On Thu, Feb 9, 2017 at 8:45 AM, Preast, Vanessa < = EMAIL ADDRESS REMOVED = >
wrote:

> Hello,
>
> I'm looking at a site design which is generally a "flat", minimalist,
> monochrome design of Black on very light grey. I, personally, am having
> trouble easily differentiating the menu from the content areas below. There
> is a thin line separating the menu from the body of the page. The body of
> the page contains two columns of "widgets", each with a title bar with a
> gradient background. The menu text is about the same size or smaller than
> the widget title bar text. The menu has no background shading different
> from the rest of the page.
>
> Is there any accessibility or usability advice about menus clearly
> distinguished from body text? (Please share the links/resources)

Data supplied
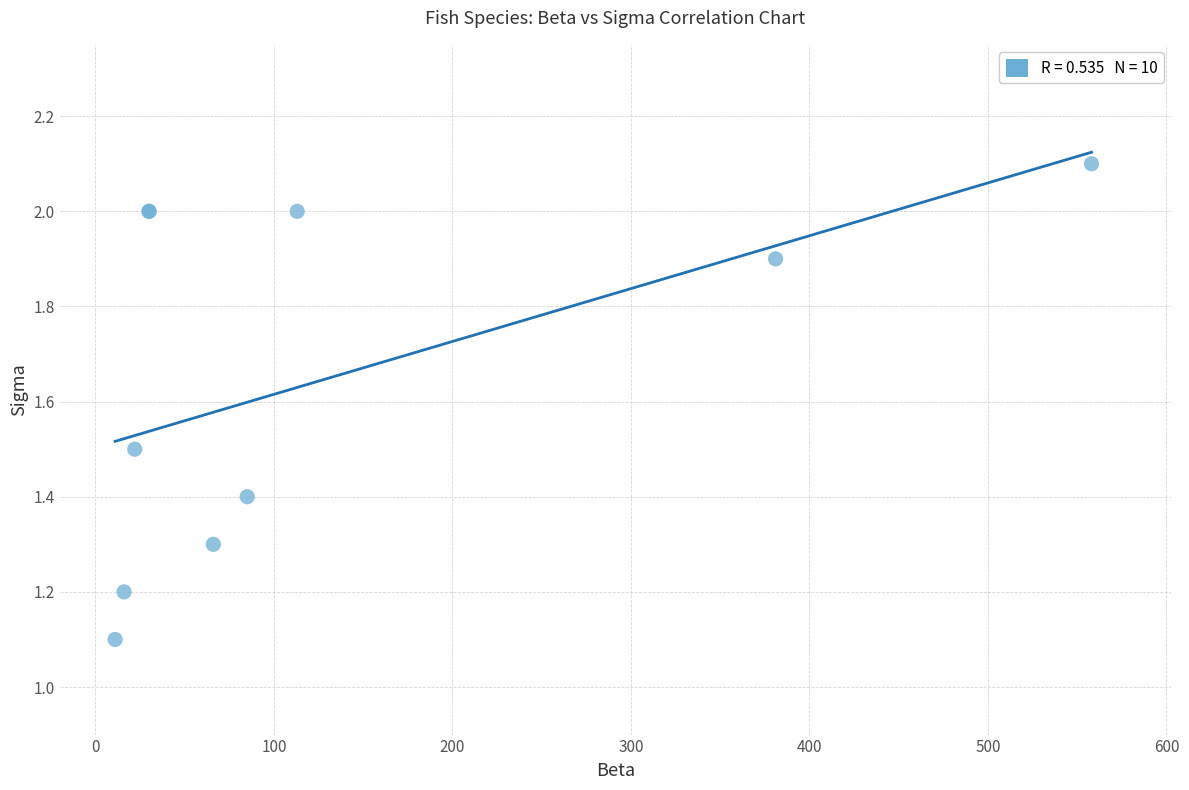

What Y value in the scatter plot is closest to 1?

1.1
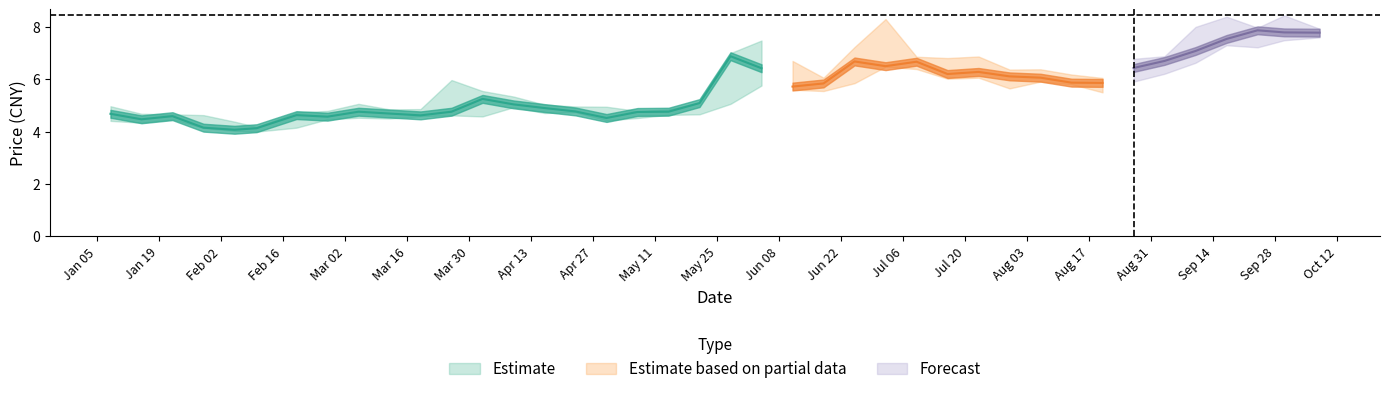

The value of 最低 at 2021-07-16 is 6.0. True or false?

True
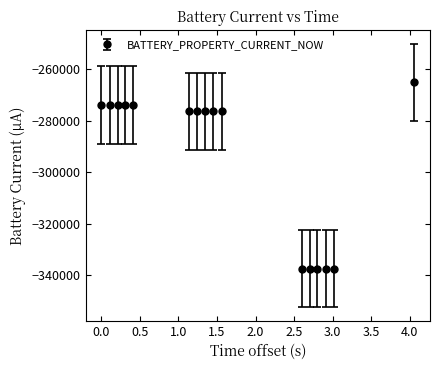

What is the value of the 13th point from the left?

-337402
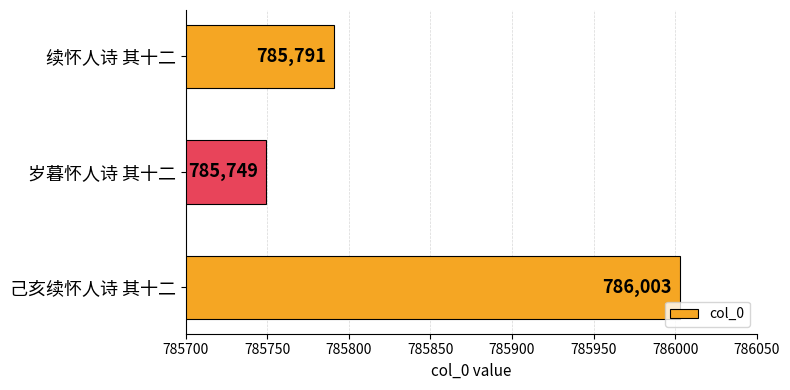

What is the difference between the maximum and second lowest values?

212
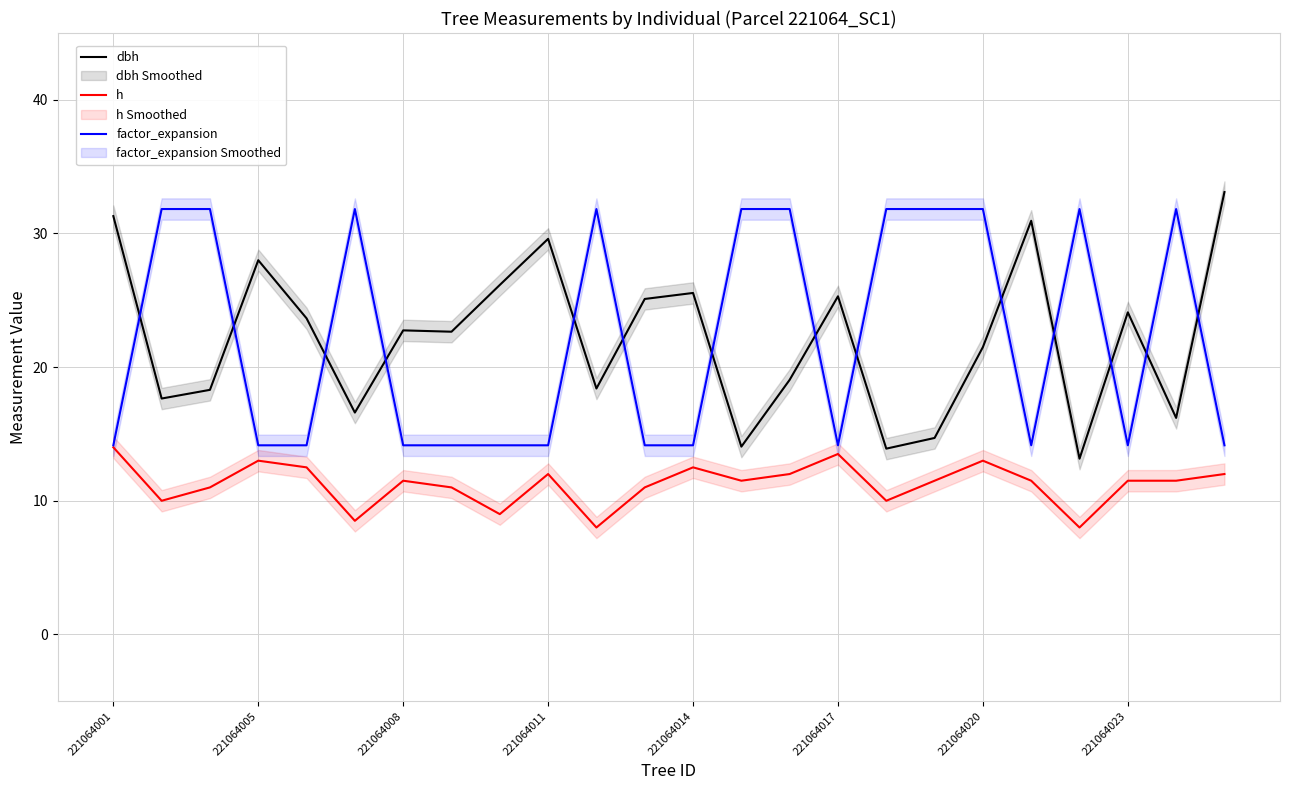

What is the total value across all series at 22?

59.5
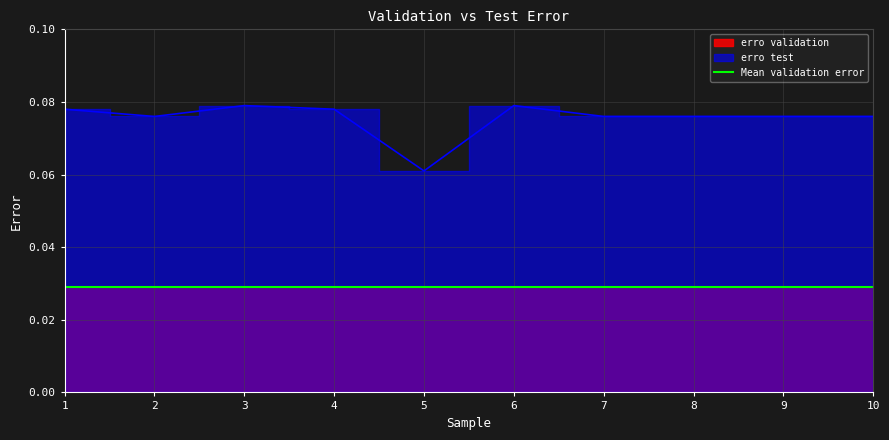

At which category does the data reach its first local peak?

3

Actions to take
• a. Print everything in the email about menu design from "On Thu, Feb" down to "rest of the page.", leaving the wording untouched.
• b. Summarize the email about menu design in two sentences.
• c. According to the email about menu design, what separates the menu from the body of the page?

Results for each task
• a.
On Thu, Feb 9, 2017 at 8:45 AM, Preast, Vanessa < = EMAIL ADDRESS REMOVED = >
wrote:

> Hello,
>
> I'm looking at a site design which is generally a "flat", minimalist,
> monochrome design of Black on very light grey. I, personally, am having
> trouble easily differentiating the menu from the content areas below. There
> is a thin line separating the menu from the body of the page. The body of
> the page contains two columns of "widgets", each with a title bar with a
> gradient background. The menu text is about the same size or smaller than
> the widget title bar text. The menu has no background shading different
> from the rest of the page.

• b. The writer describes a flat, minimalist site design in black on very light grey, where the menu has no distinct background shading, text no larger than the widget title bars, and only a thin line separating it from the two columns of widgets below. Having trouble telling the menu from the content areas, the writer asks for accessibility or usability advice on making menus clearly distinguishable from body text.

• c. A thin line.